12. Solar panels, developed by Alferov's team, have been supplying the Mir space station with electricity for 15 years.
13. In 1979 the scientist was elected an academician, and in the 1990s he was elected vice-president of the Academy of Sciences. In 2013, he was nominated for the post of President of the Academy of Sciences, Alferov took second place.
14. For 16 years since 1987, Zhores Alferov headed Phystech, where he studied in the distant 1950s.
15. Academician Alferov was a people's deputy of the USSR and a deputy of the State Duma of all convocations except the first.
16. Zhores Ivanovich is a full holder of the Order of Merit for the Fatherland and a holder of five more orders, including the Order of Lenin, the highest award of the USSR.
17. Among the prizes received by Alferov, along with the Nobel Prize, include the State and Lenin Prizes of the USSR, the State Prize of Russia and about a dozen foreign awards.

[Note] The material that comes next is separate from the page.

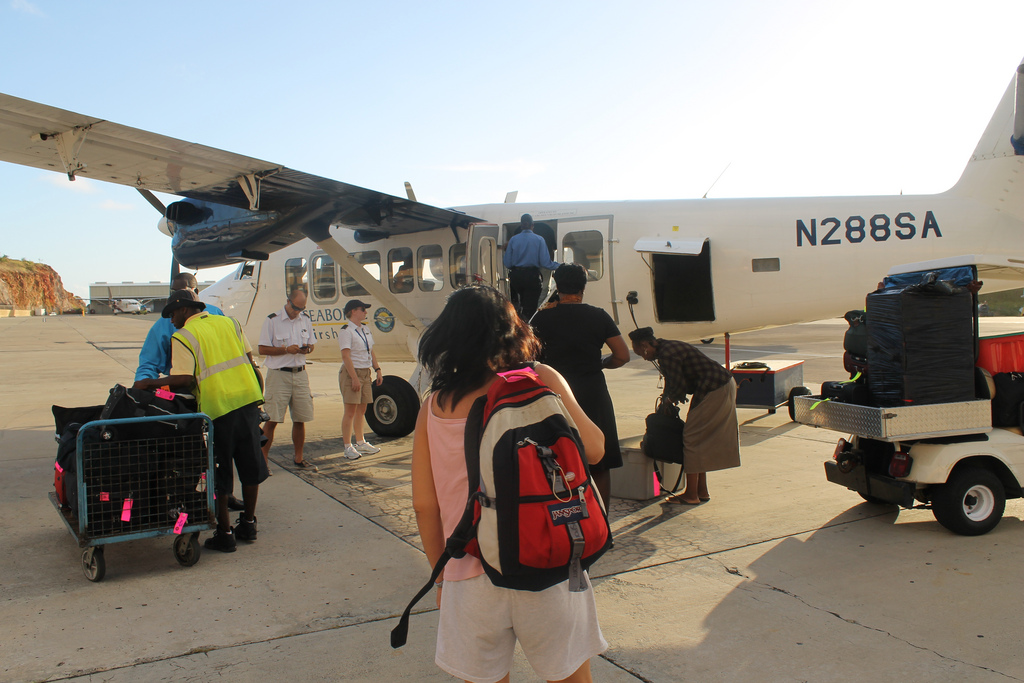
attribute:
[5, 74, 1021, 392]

18. The scientist independently established and partially finances the Foundation for the Support of Talented Youth.
19. The Nobel Prize in Physics can be divided into three, but not in equal proportions. Therefore, half of the prize was given to the American Jack Kilby, and the second was divided between Alferov and the German physicist Herbert Kroemer.
20. The size of the Nobel Prize in 2000 was 900 thousand dollars. Ten years later, Alferov, Kilby and Kroemer would have split 1.5 million.
21. Academician Mstislav Keldysh wrote that during a visit to a laboratory in the United States, local scientists frankly admitted that they were repeating Alferov's inventions.
22. Alferov is an excellent storyteller, lecturer and orator. Kroemer and Kilby together persuaded him to speak at a banquet for the awards - one laureate speaks from one award, and the American and German recognized the superiority of the Russian scientist.
23. Despite his rather mature age, Zhores Ivanovich leads a very active lifestyle. He directs universities, departments and institutes in Moscow and St. Petersburg, with the Northern capital devoted to Monday and Friday, and Moscow - the rest of the week.
24. In political views, the scientist is close to the communists, but he is not a member of the Communist Party of the Russian Federation. He has repeatedly criticized the reforms of the 1980s and 1990s and the resulting stratification of society.
25. Zhores Ivanovich is married for the second time, he has a son, daughter, grandson and two granddaughters.